# What the task requires
Render every line of text in the data below as a single numbered list, leaving out blank lines. Do not include the pictures in your answer.

Dataset entries

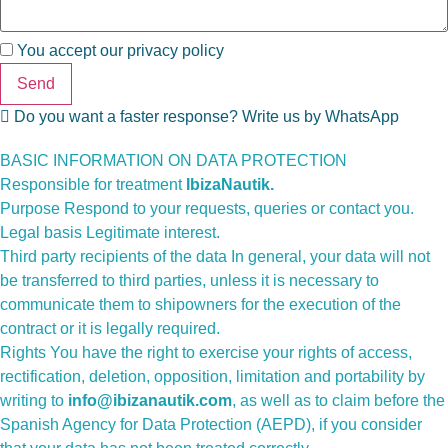
You accept our
privacy policy
Send
Do you want a faster response? Write us by WhatsApp
BASIC INFORMATION ON DATA PROTECTION
Responsible for treatment
IbizaNautik.
Purpose Respond to your requests, queries or contact you.
Legal basis Legitimate interest.
Third party recipients of the data In general, your data will not
be transferred to third parties, unless it is necessary to
communicate them to shipowners for the execution of the
contract or it is legally required.
Rights You have the right to exercise your rights of access,
rectification, deletion, opposition, limitation and portability by
writing to
info@ibizanautik.com
, as well as to claim before the
Spanish Agency for Data Protection (AEPD), if you consider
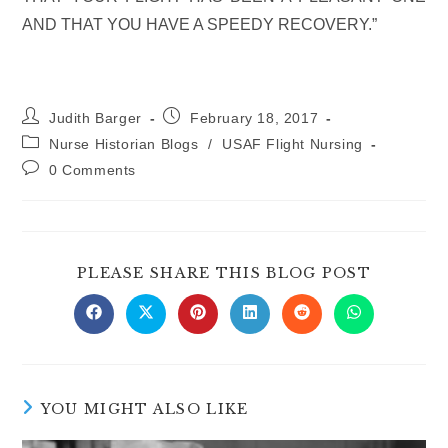
AND THAT YOU HAVE A SPEEDY RECOVERY.”
Post
Post
Judith Barger
February 18, 2017
author:
published:
Post
Nurse Historian Blogs
/
USAF Flight Nursing
category:
Post
0 Comments
comments:
SHARE
PLEASE SHARE THIS BLOG POST
THIS
CONTE
Opens
Opens
Opens
Opens
Opens
Opens
in
in
in
in
in
in
a
a
a
a
a
a
new
new
new
new
new
new
window
window
window
window
window
window
YOU MIGHT ALSO LIKE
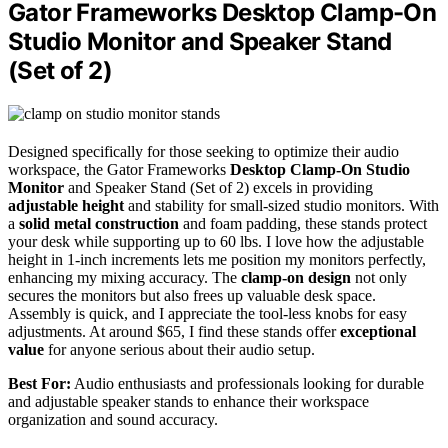
Gator Frameworks Desktop Clamp-On
Studio Monitor and Speaker Stand
(Set of 2)
Designed specifically for those seeking to optimize their audio
workspace, the Gator Frameworks
Desktop Clamp-On Studio
Monitor
and Speaker Stand (Set of 2) excels in providing
adjustable height
and stability for small-sized studio monitors. With
a
solid metal construction
and foam padding, these stands protect
your desk while supporting up to 60 lbs. I love how the adjustable
height in 1-inch increments lets me position my monitors perfectly,
enhancing my mixing accuracy. The
clamp-on design
not only
secures the monitors but also frees up valuable desk space.
Assembly is quick, and I appreciate the tool-less knobs for easy
adjustments. At around $65, I find these stands offer
exceptional
value
for anyone serious about their audio setup.
Best For:
Audio enthusiasts and professionals looking for durable
and adjustable speaker stands to enhance their workspace
organization and sound accuracy.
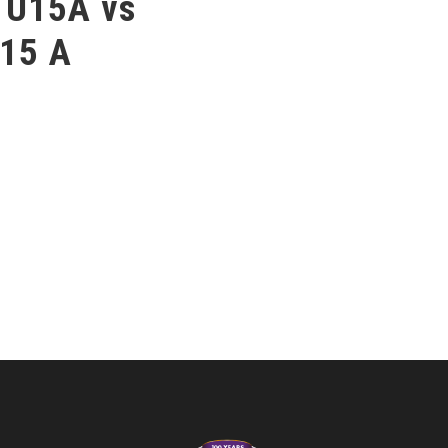
 U15A vs
15 A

# Exercise answer
1. You accept our
2. privacy policy
3. Send
4. Do you want a faster response? Write us by WhatsApp
5. BASIC INFORMATION ON DATA PROTECTION
6. Responsible for treatment
7. IbizaNautik.
8. Purpose Respond to your requests, queries or contact you.
9. Legal basis Legitimate interest.
10. Third party recipients of the data In general, your data will not
11. be transferred to third parties, unless it is necessary to
12. communicate them to shipowners for the execution of the
13. contract or it is legally required.
14. Rights You have the right to exercise your rights of access,
15. rectification, deletion, opposition, limitation and portability by
16. writing to
17. info@ibizanautik.com
18. , as well as to claim before the
19. Spanish Agency for Data Protection (AEPD), if you consider
20. AND THAT YOU HAVE A SPEEDY RECOVERY.”
21. Post
22. Post
23. Judith Barger
24. February 18, 2017
25. author:
26. published:
27. Post
28. Nurse Historian Blogs
29. /
30. USAF Flight Nursing
31. category:
32. Post
33. 0 Comments
34. comments:
35. SHARE
36. PLEASE SHARE THIS BLOG POST
37. THIS
38. CONTE
39. Opens
40. Opens
41. Opens
42. Opens
43. Opens
44. Opens
45. in
46. in
47. in
48. in
49. in
50. in
51. a
52. a
53. a
54. a
55. a
56. a
57. new
58. new
59. new
60. new
61. new
62. new
63. window
64. window
65. window
66. window
67. window
68. window
69. YOU MIGHT ALSO LIKE
70. Gator Frameworks Desktop Clamp-On
71. Studio Monitor and Speaker Stand
72. (Set of 2)
73. Designed specifically for those seeking to optimize their audio
74. workspace, the Gator Frameworks
75. Desktop Clamp-On Studio
76. Monitor
77. and Speaker Stand (Set of 2) excels in providing
78. adjustable height
79. and stability for small-sized studio monitors. With
80. a
81. solid metal construction
82. and foam padding, these stands protect
83. your desk while supporting up to 60 lbs. I love how the adjustable
84. height in 1-inch increments lets me position my monitors perfectly,
85. enhancing my mixing accuracy. The
86. clamp-on design
87. not only
88. secures the monitors but also frees up valuable desk space.
89. Assembly is quick, and I appreciate the tool-less knobs for easy
90. adjustments. At around $65, I find these stands offer
91. exceptional
92. value
93. for anyone serious about their audio setup.
94. Best For:
95. Audio enthusiasts and professionals looking for durable
96. and adjustable speaker stands to enhance their workspace
97. organization and sound accuracy.
98.  U15A vs
99. 15 A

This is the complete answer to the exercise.